The first airman we picked up was Sgt. Jack B. Cannon, 499 group, 877th Bomber Sqd. A dumbo had dropped him a raft the day before. We were only about 12 miles from shore when we spotted him. At first he thought we were Japanese so he covered his raft with a blue blanket and lowered his sail. When we closed however, he realized that we were the "Good Guys" he told us that he was the last of only six airmen who bailed out. He jumped from 500 feet at an airspeed of 240 MPH. He indicated that his plane had been hit while they were bombing Miyazaki.
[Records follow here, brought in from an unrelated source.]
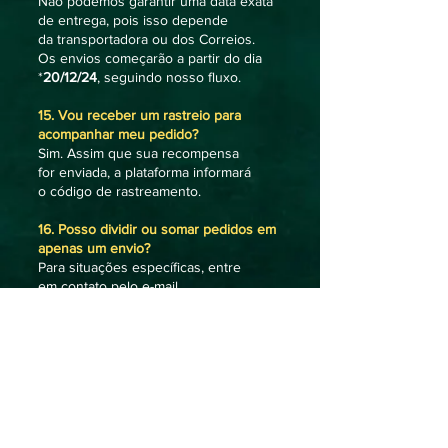
Não podemos garantir uma data exata
de entrega, pois isso depende
da transportadora ou dos Correios.
Os envios começarão a partir do dia
*
20/12/24
, seguindo nosso fluxo.
15. Vou receber um rastreio para
acompanhar meu pedido?
Sim. Assim que sua recompensa
for enviada, a plataforma informará
o código de rastreamento.
16. Posso dividir ou somar pedidos em
apenas um envio?
Para situações específicas, entre
em contato pelo e-mail
ggac.envios@gmail.com
para
verificarmos a possibilidade.
17. Não posso retirar e não quero
pagar o frete. E agora?
Não tem problema. Sua recompensa
ficará disponível para retirada
em novas oportunidades futuras.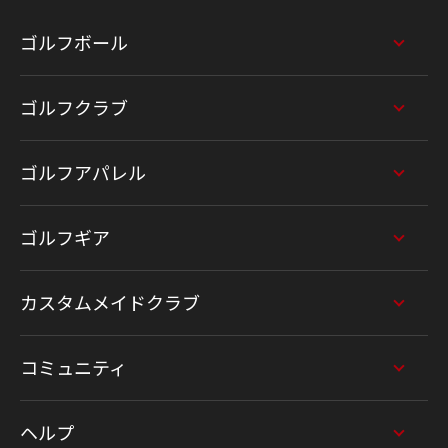
ゴルフボール
ゴルフクラブ
ゴルフアパレル
ゴルフギア
カスタムメイドクラブ
コミュニティ
ヘルプ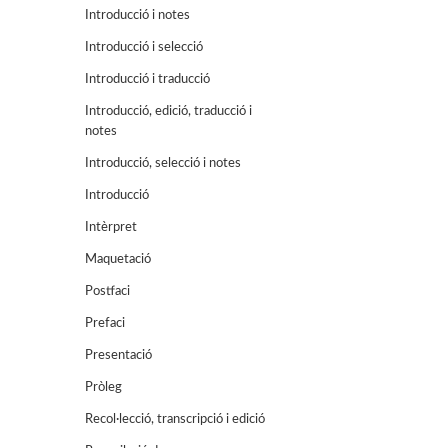
Introducció i notes
Introducció i selecció
Introducció i traducció
Introducció, edició, traducció i
notes
Introducció, selecció i notes
Introducció
Intèrpret
Maquetació
Postfaci
Prefaci
Presentació
Pròleg
Recol·lecció, transcripció i edició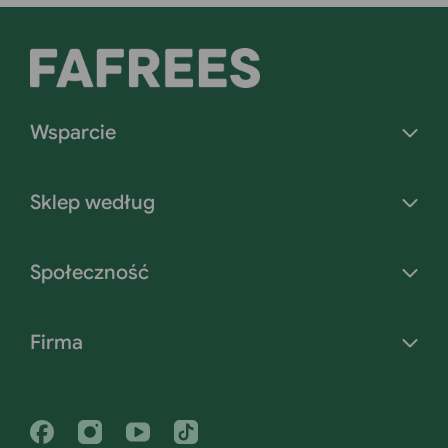
Wsparcie
Sklep według
Społeczność
Firma
Facebook
Instagram
YouTube
Tiktok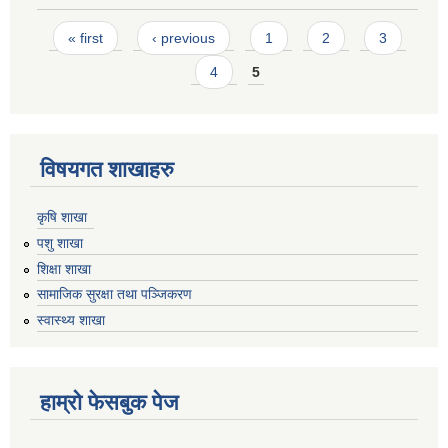
Pages
« first
‹ previous
1
2
3
4
5
विषयगत शाखाहरु
कृषि शाखा
पशु शाखा
शिक्षा शाखा
सामाजिक सुरक्षा तथा पञ्जिकरण
स्वास्थ्य शाखा
हाम्रो फेसबुक पेज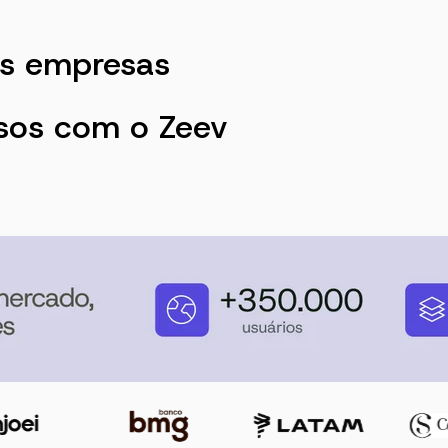
s empresas
sos com o Zeev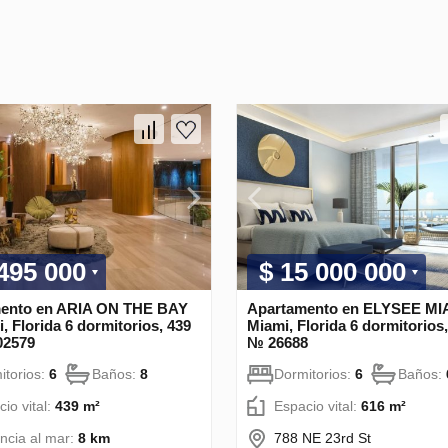
 495 000
$ 15 000 000
ento en ARIA ON THE BAY
Apartamento en ELYSEE MI
, Florida 6 dormitorios, 439
Miami, Florida 6 dormitorios
02579
№ 26688
itorios:
6
Baños:
8
Dormitorios:
6
Baños:
io vital:
439 m²
Espacio vital:
616 m²
ancia al mar:
8 km
788 NE 23rd St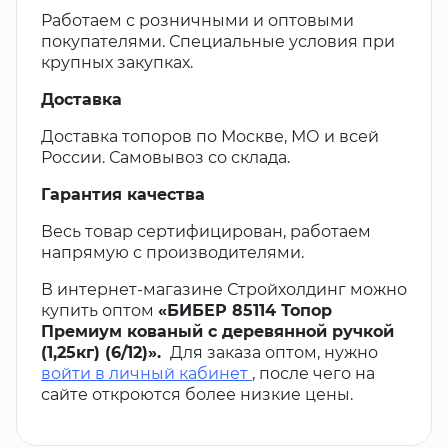
Работаем с розничными и оптовыми
покупателями. Специальные условия при
крупных закупках.
Доставка
Доставка топоров по Москве, МО и всей
России. Самовывоз со склада.
Гарантия качества
Весь товар сертифицирован, работаем
напрямую с производителями.
В интернет-магазине Стройхолдинг можно
купить оптом
«БИБЕР 85114 Топор
Премиум кованый с деревянной ручкой
(1,25кг) (6/12)».
Для заказа оптом, нужно
войти в личный кабинет
, после чего на
сайте откроются более низкие цены.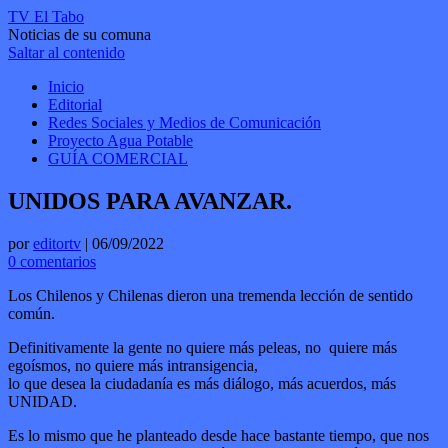
TV El Tabo
Noticias de su comuna
Saltar al contenido
Inicio
Editorial
Redes Sociales y Medios de Comunicación
Proyecto Agua Potable
GUÍA COMERCIAL
UNIDOS PARA AVANZAR.
por
editortv
|
06/09/2022
0 comentarios
Los Chilenos y Chilenas dieron una tremenda lección de sentido
común.
Definitivamente la gente no quiere más peleas, no quiere más
egoísmos, no quiere más intransigencia,
lo que desea la ciudadanía es más diálogo, más acuerdos, más
UNIDAD.
Es lo mismo que he planteado desde hace bastante tiempo, que nos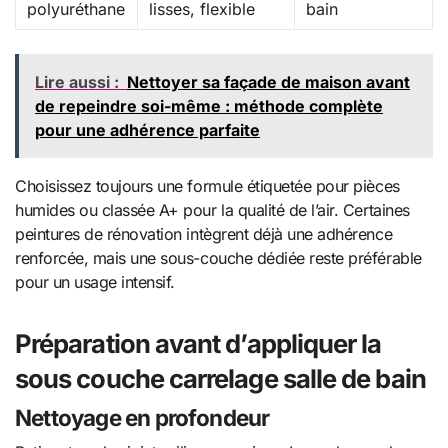
polyuréthane
lisses, flexible
bain
Lire aussi :
Nettoyer sa façade de maison avant
de repeindre soi-même : méthode complète
pour une adhérence parfaite
Choisissez toujours une formule étiquetée pour pièces
humides ou classée A+ pour la qualité de l’air. Certaines
peintures de rénovation intègrent déjà une adhérence
renforcée, mais une sous-couche dédiée reste préférable
pour un usage intensif.
Préparation avant d’appliquer la
sous couche carrelage salle de bain
Nettoyage en profondeur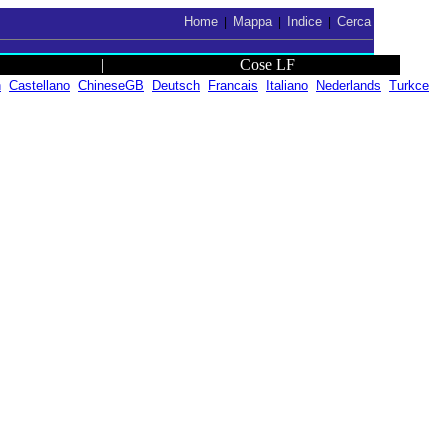
Home
Mappa
Indice
Cerca
|
|
|
|
Cose LF
h
Castellano
ChineseGB
Deutsch
Francais
Italiano
Nederlands
Turkce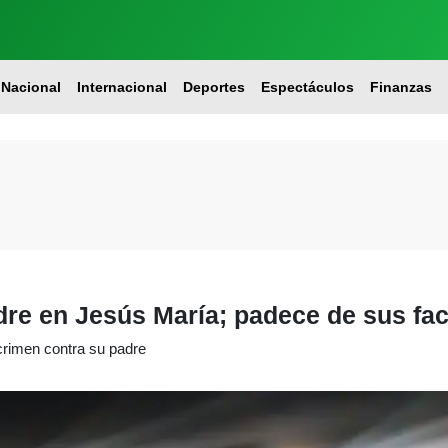
Nacional
Internacional
Deportes
Espectáculos
Finanzas
dre en Jesús María; padece de sus fa
crimen contra su padre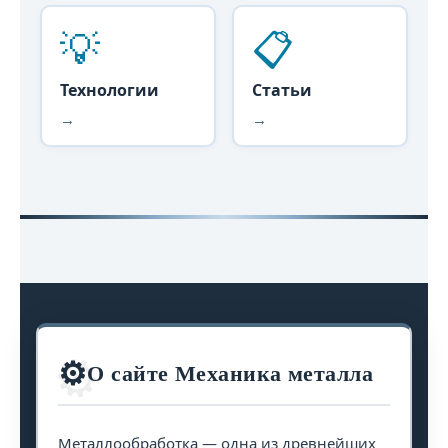
💡
📋
Технологии
Статьи
→
→
⚙️
⚙️
О сайте Механика металла
Металлообработка — одна из древнейших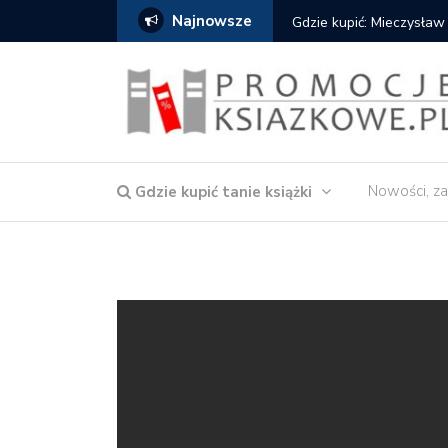
Najnowsze
Gdzie kupić: Mieczysław
Nowości, za
Gdzie kupić tanie książki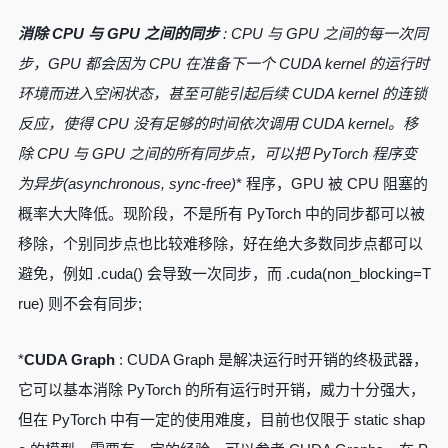
消除 CPU 与 GPU 之间的同步
: CPU 与 GPU 之间的每一次同
步，GPU 都会因为 CPU 在准备下一个 CUDA kernel 的运行时
环境而进入空闲状态，甚至可能引起后续 CUDA kernel 的连锁
反应，使得 CPU 没有足够的时间依次调用 CUDA kernel。移
除 CPU 与 GPU 之间的所有同步点，可以把 PyTorch 程序变
为
异步(asynchronous, sync-free)
* 程序，GPU 被 CPU 阻塞的
概率大大降低。现阶段，不是所有 PyTorch 中的同步都可以被
移除，个别同步点也比较难移除，好在绝大多数同步点都可以
避免，例如 .cuda() 会导致一次同步，而 .cuda(non_blocking=T
rue) 则不会有同步;
*
CUDA Graph
: CUDA Graph 是解决运行时开销的终极武器，
它可以基本消除 PyTorch 的所有运行时开销，威力十分强大，
但在 PyTorch 中有一定的使用难度，目前也仅限于 static shap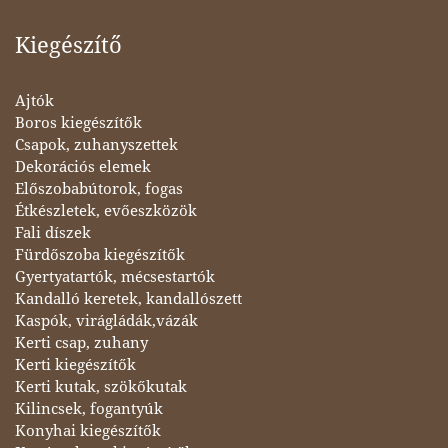
Kiegészítő
Ajtók
Boros kiegészítők
Csapok, zuhanyszettek
Dekorációs elemek
Előszobabútorok, fogas
Étkészletek, evőeszközök
Fali díszek
Fürdőszoba kiegészítők
Gyertyatartók, mécsestartók
Kandalló keretek, kandallószett
Kaspók, virágládák,vázák
Kerti csap, zuhany
Kerti kiegészítők
Kerti kutak, szökőkutak
Kilincsek, fogantyúk
Konyhai kiegészítők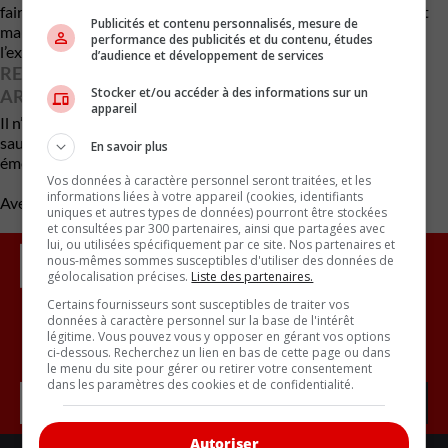
faire exploser une montagne pour l’exploitation du charbon est
Publicités et contenu personnalisés, mesure de
mauvais ; je pense que faire exploser une montagne pour
performance des publicités et du contenu, études
l’exploitation du lithium est tout aussi mauvais. »
d’audience et développement de services
REPENSER LES OBJECTIFS ET LA MANIÈRE D’Y
Stocker et/ou accéder à des informations sur un
ARRIVER
appareil
Il n’est pas nécessaire de détruire la planète pour tenter de la
sauver. Il faudra revoir les objectifs selon de PDG de Rivian et
En savoir plus
émettre des échéanciers plus réalistes.
Vos données à caractère personnel seront traitées, et les
informations liées à votre appareil (cookies, identifiants
Avec des renseignements d’Autoblog
uniques et autres types de données) pourront être stockées
et consultées par 300 partenaires, ainsi que partagées avec
lui, ou utilisées spécifiquement par ce site. Nos partenaires et
nous-mêmes sommes susceptibles d'utiliser des données de
géolocalisation précises.
Liste des partenaires.
Certains fournisseurs sont susceptibles de traiter vos
données à caractère personnel sur la base de l'intérêt
légitime. Vous pouvez vous y opposer en gérant vos options
Inscrivez vous à l'infolettre.
ci-dessous. Recherchez un lien en bas de cette page ou dans
le menu du site pour gérer ou retirer votre consentement
dans les paramètres des cookies et de confidentialité.
Autoriser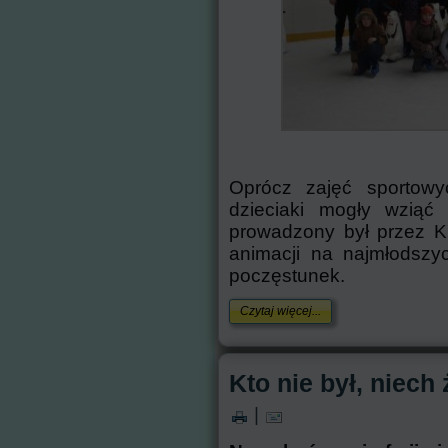
Oprócz zajęć sportowy
dzieciaki mogły wziąć
prowadzony był przez K
animacji na najmłodszy
poczęstunek.
Czytaj więcej...
Kto nie był, niech
|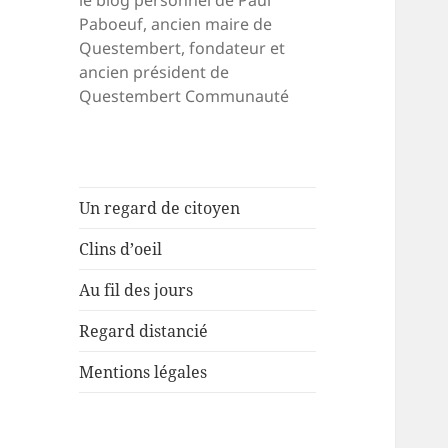
le blog personnel de Paul
Paboeuf, ancien maire de
Questembert, fondateur et
ancien président de
Questembert Communauté
Un regard de citoyen
Clins d’oeil
Au fil des jours
Regard distancié
Mentions légales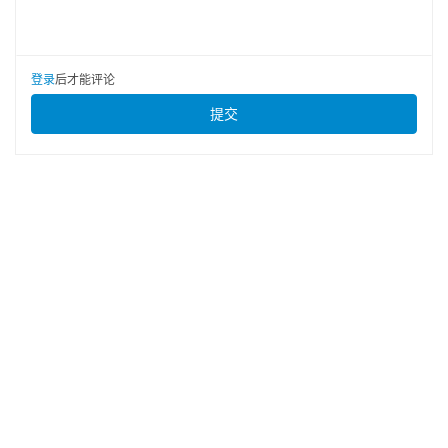
登录
后才能评论
提交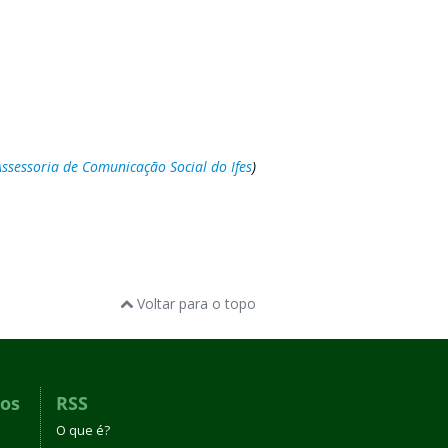
Assessoria de Comunicação Social do Ifes
)
Voltar para o topo
dos
RSS
O que é?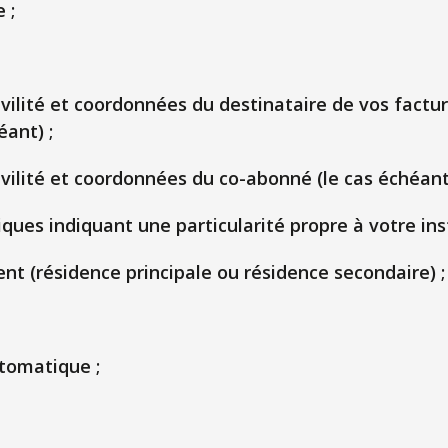
 ;
vilité et coordonnées du destinataire de vos facture
éant) ;
ivilité et coordonnées du co-abonné (le cas échéant)
ues indiquant une particularité propre à votre inst
t (résidence principale ou résidence secondaire) ;
tomatique ;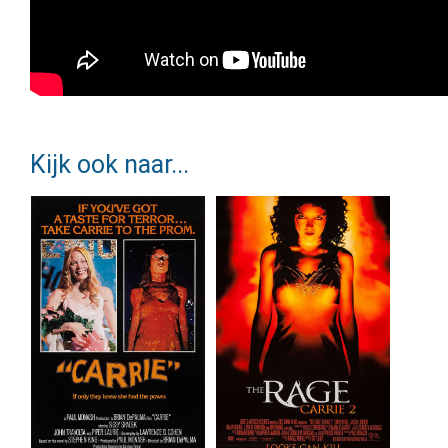
Kijk ook naar...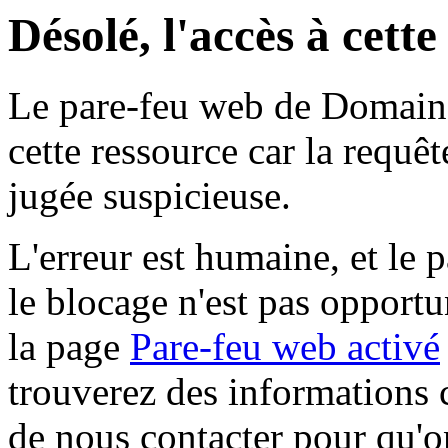
Désolé, l'accès à cett
Le pare-feu web de Domaine 
cette ressource car la requê
jugée suspicieuse.
L'erreur est humaine, et le p
le blocage n'est pas opportu
la page
Pare-feu web activé
trouverez des informations 
de nous contacter pour qu'o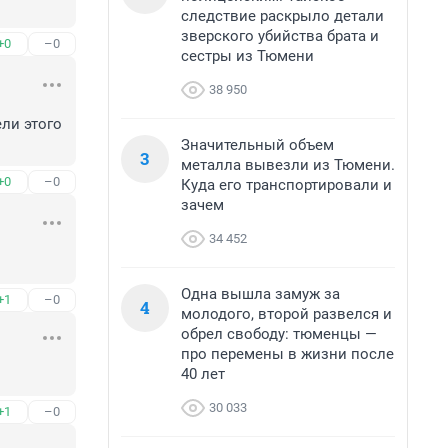
следствие раскрыло детали
зверского убийства брата и
+0
–0
сестры из Тюмени
38 950
ли этого 
Значительный объем
3
металла вывезли из Тюмени.
+0
–0
Куда его транспортировали и
зачем
34 452
Одна вышла замуж за
+1
–0
4
молодого, второй развелся и
обрел свободу: тюменцы —
про перемены в жизни после
40 лет
30 033
+1
–0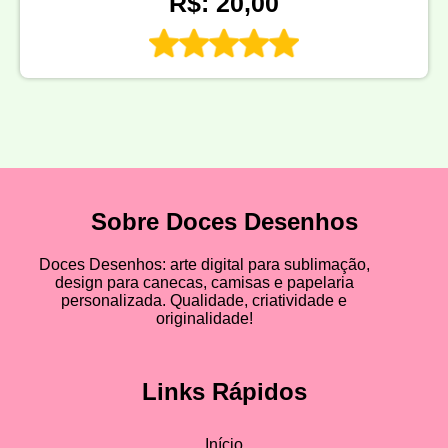
R$: 20,00
Sobre Doces Desenhos
Doces Desenhos: arte digital para sublimação,
design para canecas, camisas e papelaria
personalizada. Qualidade, criatividade e
originalidade!
Links Rápidos
Início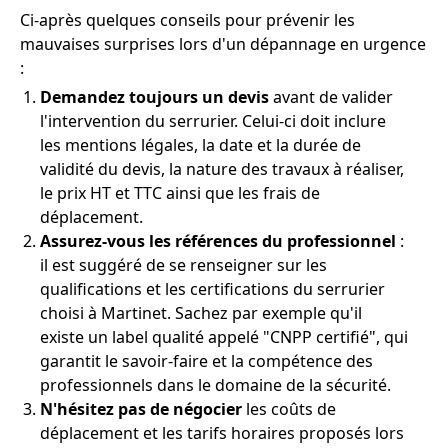
Ci-après quelques conseils pour prévenir les
mauvaises surprises lors d'un dépannage en urgence
:
Demandez toujours un devis
avant de valider
l'intervention du serrurier. Celui-ci doit inclure
les mentions légales, la date et la durée de
validité du devis, la nature des travaux à réaliser,
le prix HT et TTC ainsi que les frais de
déplacement.
Assurez-vous les références du professionnel
:
il est suggéré de se renseigner sur les
qualifications et les certifications du serrurier
choisi à Martinet. Sachez par exemple qu'il
existe un label qualité appelé "CNPP certifié", qui
garantit le savoir-faire et la compétence des
professionnels dans le domaine de la sécurité.
N'hésitez pas de négocier
les coûts de
déplacement et les tarifs horaires proposés lors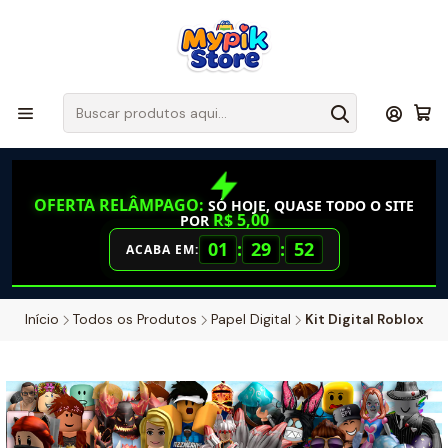
OFERTA RELÂMPAGO:
SÓ HOJE, QUASE TODO O SITE
R$ 5,00
POR
01
:
29
:
51
ACABA EM:
Início
Todos os Produtos
Papel Digital
Kit Digital Roblox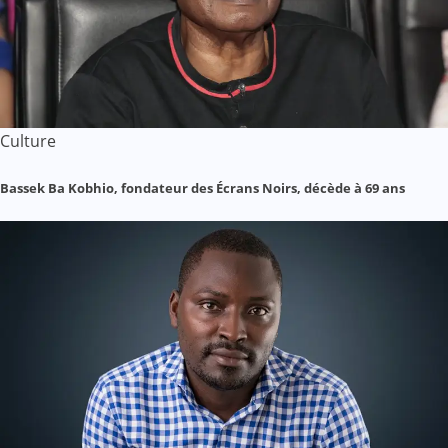
Culture
Bassek Ba Kobhio, fondateur des Écrans Noirs, décède à 69 ans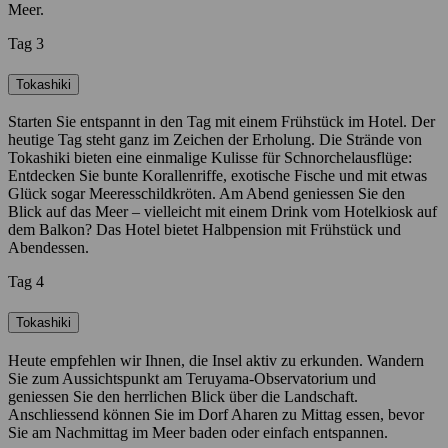
Meer.
Tag 3
Tokashiki
Starten Sie entspannt in den Tag mit einem Frühstück im Hotel. Der
heutige Tag steht ganz im Zeichen der Erholung. Die Strände von
Tokashiki bieten eine einmalige Kulisse für Schnorchelausflüge:
Entdecken Sie bunte Korallenriffe, exotische Fische und mit etwas
Glück sogar Meeresschildkröten. Am Abend geniessen Sie den
Blick auf das Meer – vielleicht mit einem Drink vom Hotelkiosk auf
dem Balkon? Das Hotel bietet Halbpension mit Frühstück und
Abendessen.
Tag 4
Tokashiki
Heute empfehlen wir Ihnen, die Insel aktiv zu erkunden. Wandern
Sie zum Aussichtspunkt am Teruyama-Observatorium und
geniessen Sie den herrlichen Blick über die Landschaft.
Anschliessend können Sie im Dorf Aharen zu Mittag essen, bevor
Sie am Nachmittag im Meer baden oder einfach entspannen.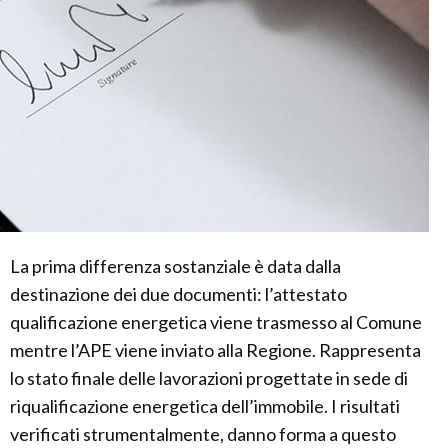
La prima differenza sostanziale è data dalla
destinazione dei due documenti: l’attestato
qualificazione energetica viene trasmesso al Comune
mentre l’APE viene inviato alla Regione. Rappresenta
lo stato finale delle lavorazioni progettate in sede di
riqualificazione energetica dell’immobile. I risultati
verificati strumentalmente, danno forma a questo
Our next rescue was Cpl Cloice Gene Tarn, 37528988, 39th Bomb Group, 62nd Squadron. Shortly thereafter we picked up Sgt David L Hirsch, 34887507. Our next survivor was 2nd Lt Frank Lemont Johnson, 0-2068394 of the same unit. At this time we were about 20 miles Southeast of Toi Misaki.

Our next rescue was Lt. E. B. Fisher and S/Sgt. N. H. Woodville. They were in a single man life raft and were flashing their mirror when they saw us. At the time we were about 15 miles from Kyushu. We then spotted another life raft with T/Sgt. N. Lewis. Shortly thereafter we picked up Sgt. T. J. Doherty and Sgt. Ferry. We also picked up Lt. F. H ???tor. (I couldn't make out his last name from the battle report that I have.)

These ten airmen were quickly integrated into the crew. The enlisted men stood watches with us lookouts, which reduced our burden, and the officers were put to work in the decoding room. Fortunately, we had enough food on board to accommodate our guest but we did run out of ice cream mix before we got back to port. I think we dropped our guests off in Guam before we proceeded to Pearl harbor for repairs and R & R.